Ingram remains unconvinced of its ability to sell instant books about September 11. "At first there was one, then four, then six," said Russenberger. "I'm worried that there are so many, and I'm not sure there's one leader that's going to emerge. We have not taken humongous stands, and we've bought them in more modest quantities. I'd be less worried about How Did This Happen? [Public Affairs] or Restoring Faith [Walker], both of which we're getting pretty good advance demand on." So far, only Our Mission and Our Moment, Newmarket' s reproduction of President Bush's address to the nation on September 20, "has had a little life, mostly due to its $6 price tag."

"The instant is over and a lot of that stuff isn't moving," Audrey Seitz, Ingram's v-p of marketing, told PW. "Plus, sales of the patriotic titles never panned out, and the September 11 commemorative coffee table books that are just now coming out, might be best for collectors. These people will buy a shrink-wrapped title and put it away and give it to their grandkids. Again, the price point will have a lot to do with it."

Non-topical Hot Titles

Books unrelated to September 11 that are selling strongly at Ingram include The Best Loved Poems of Jacqueline Kennedy Onassis, edited by Caroline Kennedy (Hyperion); The Mitford Snowmen by Jan Karon (Viking), Roosevelt's Secret War: FDR and World War II Espionage by Joseph E. Persico (Random); and the Left Behind series (Tyndale). Fiery Cross, the fifth in the Outlander Series by Diane Gabaldon (Delacorte) has just arrived at Ingram and is also selling "really well," something Russenberger attributes to Delacorte's repackaging and aggressive marketing of the series.

Despite recent controversies involving both authors, demand for front and backlist books by Jonathan Franzen and V.S. Naipaul has also "been huge for a couple of weeks."

With the winter holidays looming, Russenberger identifies single-topic nonfiction books as potential bestsellers. In particular, she sees two books from Walker--Diamond: A Journey to the Heart of an Obsession by Matthew Hart and Salt: A World History by Mark Kurlansky (Jan.)--as strong titles in this category.

The two big movies of the season, Harry Potter and the Sorcerer's Stone and The Fellowship of the Rings, are expected to help sell tie-in titles. But it looks like 2001 will go down as the Year of the Presidential Biography, with David McCullough's John Adams (S&S) and Edmund Morris's Theodore Rex (Random) "the biggest books of the year," according to Russenberger.

Ingram said it is also unconvinced shoppers will pay higher prices for coffee table and gift books. Titles such as Femme Fatale: Famous Beauties, Then & Now by Serge Normant (Viking Studio), The National Enquirer: Thirty Years of Unforgettable Images (Talk Miramax) and Vera Wang on Weddings (Harper Resource) "are a big question mark for us right now," said Russenberger.

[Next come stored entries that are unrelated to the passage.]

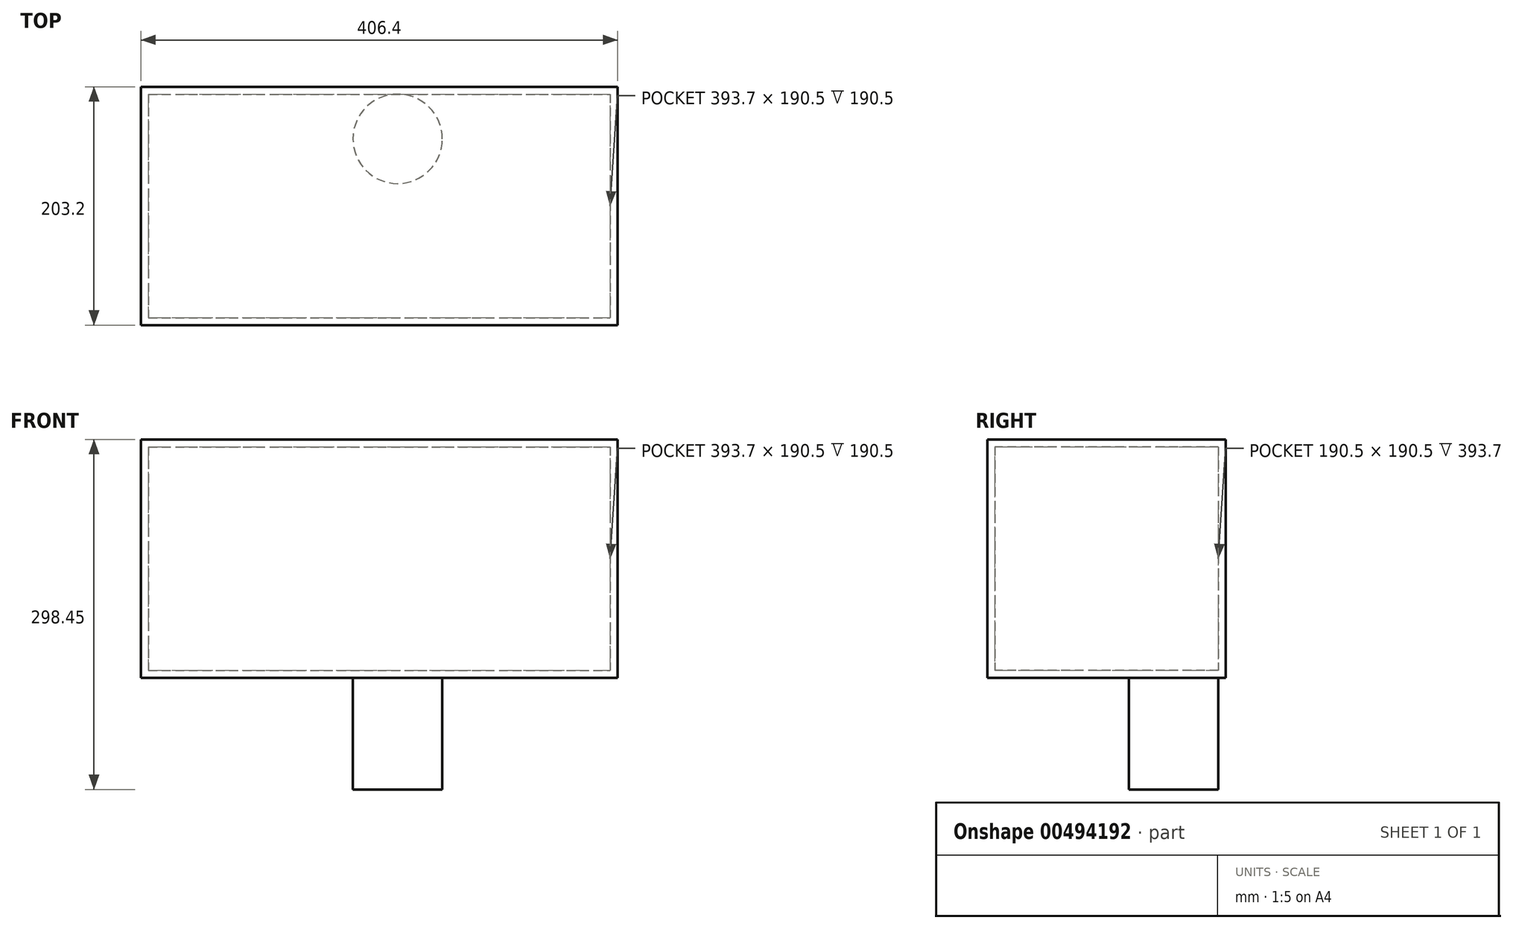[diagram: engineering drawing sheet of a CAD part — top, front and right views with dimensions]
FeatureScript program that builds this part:
annotation { "Feature Type Name" : "Feature", "Feature Type Description" : "" }
export const myFeature = defineFeature(function(context is Context, id is Id, definition is map)
    precondition{}
    {
        {
            var Q0;
            Q0=qCreatedBy(makeId("Top.planeOp"),FACE);
            var sketch = newSketch(context, id + "F0", { "sketchPlane" : qUnion([Q0])});
            skLineSegment(sketch, "E0.bottom", {"start": v(-204.87, 39.09) * mm, "end": v(201.53, 39.09) * mm});
            skLineSegment(sketch, "E0.top", {"start": v(-204.87, -164.11) * mm, "end": v(201.53, -164.11) * mm});
            skLineSegment(sketch, "E0.left", {"start": v(-204.87, 39.09) * mm, "end": v(-204.87, -164.11) * mm});
            skLineSegment(sketch, "E0.right", {"start": v(201.53, 39.09) * mm, "end": v(201.53, -164.11) * mm});
            skSolve(sketch);
        }
        {
            var Q0;
            Q0 = qSketchRegion(id + "F0", true);
            extrude(context, id + "F1", {"entities" : qUnion([Q0]), "endBound" : BoundingType.SYMMETRIC, "depth" : 203.2 * mm});
        }
        {
            var Q0;
            Q0=makeQuery(id+"F1.opExtrude","SWEPT_FACE",FACE,{"disambiguationData":[OSD([sQuery(id+"F0.wireOp",EDGE,"E0.top")])]});
            var sketch = newSketch(context, id + "F2", { "sketchPlane" : qUnion([Q0])});
            skLineSegment(sketch, "E1.bottom", {"start": v(-198.52, 95.25) * mm, "end": v(195.18, 95.25) * mm});
            skLineSegment(sketch, "E1.top", {"start": v(-198.52, -95.25) * mm, "end": v(195.18, -95.25) * mm});
            skLineSegment(sketch, "E1.left", {"start": v(-198.52, 95.25) * mm, "end": v(-198.52, -95.25) * mm});
            skLineSegment(sketch, "E1.right", {"start": v(195.18, 95.25) * mm, "end": v(195.18, -95.25) * mm});
            skSolve(sketch);
        }
        {
            var Q0;
            Q0=makeQuery(id+"F2.imprint","IMPRINT",FACE,{"disambiguationData":[TD([[makeQuery(id+"F2.imprint","IMPRINT",EDGE,{"derivedFrom":sQuery(id+"F2.wireOp",EDGE,"E1.bottom")}),-1.0]])]});
            cPlane(context, id + "F3", {"entities" : qUnion([Q0]), "cplaneType" : CPlaneType.OFFSET, "offset" : 6.35 * mm, "oppositeDirection" : true, "width" : 152.4 * mm, "height" : 152.4 * mm});
        }
        {
            var Q0;
            Q0=qCreatedBy(id+"F3.planeOp",FACE);
            var sketch = newSketch(context, id + "F4", { "sketchPlane" : qUnion([Q0])});
            skLineSegment(sketch, "E2.bottom", {"start": v(-198.52, 95.25) * mm, "end": v(195.18, 95.25) * mm});
            skLineSegment(sketch, "E2.top", {"start": v(-198.52, -95.25) * mm, "end": v(195.18, -95.25) * mm});
            skLineSegment(sketch, "E2.left", {"start": v(-198.52, 95.25) * mm, "end": v(-198.52, -95.25) * mm});
            skLineSegment(sketch, "E2.right", {"start": v(195.18, 95.25) * mm, "end": v(195.18, -95.25) * mm});
            skSolve(sketch);
        }
        {
            var Q0;
            Q0 = qSketchRegion(id + "F4", true);
            extrude(context, id + "F5", {"entities" : qUnion([Q0]), "operationType" : NewBodyOperationType.REMOVE, "oppositeDirection" : true, "depth" : 190.5 * mm});
        }
        {
            var Q0;
            Q0=makeQuery(id+"F1.opExtrude","CAP_FACE",FACE,{"disambiguationData":[OSD([sQuery(id+"F0.wireOp",EDGE,"E0.bottom"),sQuery(id+"F0.wireOp",EDGE,"E0.top"),sQuery(id+"F0.wireOp",EDGE,"E0.left"),sQuery(id+"F0.wireOp",EDGE,"E0.right")])],"isStart":true});
            var sketch = newSketch(context, id + "F6", { "sketchPlane" : qUnion([Q0])});
            skCircle(sketch, "E3", {"center": v(13.96, 5.36) * mm, "radius": 38.1 * mm});
            skSolve(sketch);
        }
        {
            var Q0;
            Q0 = qSketchRegion(id + "F6", true);
            extrude(context, id + "F7", {"entities" : qUnion([Q0]), "operationType" : NewBodyOperationType.REMOVE, "endBound" : BoundingType.UP_TO_NEXT, "oppositeDirection" : true, "depth" : 25.4 * mm});
        }
        {
            var Q0;
            Q0=makeQuery(id+"F1.opExtrude","CAP_FACE",FACE,{"disambiguationData":[OSD([sQuery(id+"F0.wireOp",EDGE,"E0.bottom"),sQuery(id+"F0.wireOp",EDGE,"E0.top"),sQuery(id+"F0.wireOp",EDGE,"E0.left"),sQuery(id+"F0.wireOp",EDGE,"E0.right")])],"isStart":true});
            cPlane(context, id + "F8", {"entities" : qUnion([Q0]), "cplaneType" : CPlaneType.OFFSET, "offset" : 6.35 * mm, "oppositeDirection" : true, "width" : 152.4 * mm, "height" : 152.4 * mm});
        }
        {
            var Q0;
            Q0=qCreatedBy(id+"F8.planeOp",FACE);
            var sketch = newSketch(context, id + "F9", { "sketchPlane" : qUnion([Q0])});
            skCircle(sketch, "E4", {"center": v(13.96, 5.36) * mm, "radius": 38.1 * mm});
            skLineSegment(sketch, "E5.bottom", {"start": v(-49.54, 68.86) * mm, "end": v(77.46, 68.86) * mm});
            skLineSegment(sketch, "E5.top", {"start": v(-49.54, -32.74) * mm, "end": v(77.46, -32.74) * mm});
            skLineSegment(sketch, "E5.left", {"start": v(-49.54, 68.86) * mm, "end": v(-49.54, -32.74) * mm});
            skLineSegment(sketch, "E5.right", {"start": v(77.46, 68.86) * mm, "end": v(77.46, -32.74) * mm});
            skSolve(sketch);
        }
        {
            var Q0;
            Q0=makeQuery(id+"F9.imprint","IMPRINT",FACE,{"disambiguationData":[TD([[makeQuery(id+"F9.imprint","IMPRINT",EDGE,{"derivedFrom":sQuery(id+"F9.wireOp",EDGE,"E4")}),1.0]])]});
            extrude(context, id + "F10", {"entities" : qUnion([Q0]), "operationType" : NewBodyOperationType.ADD, "depth" : 101.6 * mm});
        }
        {
            var Q0;
            Q0=sQuery(id+"F9.wireOp",EDGE,"E5.left");
            var Q1;
            Q1=sQuery(id+"F9.wireOp",EDGE,"E5.bottom");
            var Q2;
            Q2=sQuery(id+"F9.wireOp",EDGE,"E5.right");
            var Q3;
            Q3=sQuery(id+"F9.wireOp",EDGE,"E5.top");
            extrude(context, id + "F11", {"bodyType" : ToolBodyType.SURFACE, "surfaceEntities" : qUnion([Q0, Q1, Q2, Q3]), "oppositeDirection" : true, "depth" : 12.7 * mm});
        }
    });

The Mitford SnowmenWhen asked about their favorite titles for Christmas, Audrey Seitz recommended John Keegan's The Illustrated History of the First World War (Knopf). "It's a big, expensive book but it's well worth it," she said. Nancy Stewart, another buyer at Ingram, suggests this season's "other" big literary novel, Peace Like a River by Lief Enger (Atlantic Monthly), while Russenberger, Ingram's "resident anglophile," has been "entranced" by Peter Ackroyd's London: The Biography (Doubleday).

Looking forward to January: Ingram is expecting "lots of interest in Mark Twain titles" due to a Ken Burns TV documentary expected in the new year, and The Secret Life of Bees (Viking), an "Ellen Foster-esque" first novel by Sue Monk Kidd that has "independent bookseller phenom written all over it," said Stewart.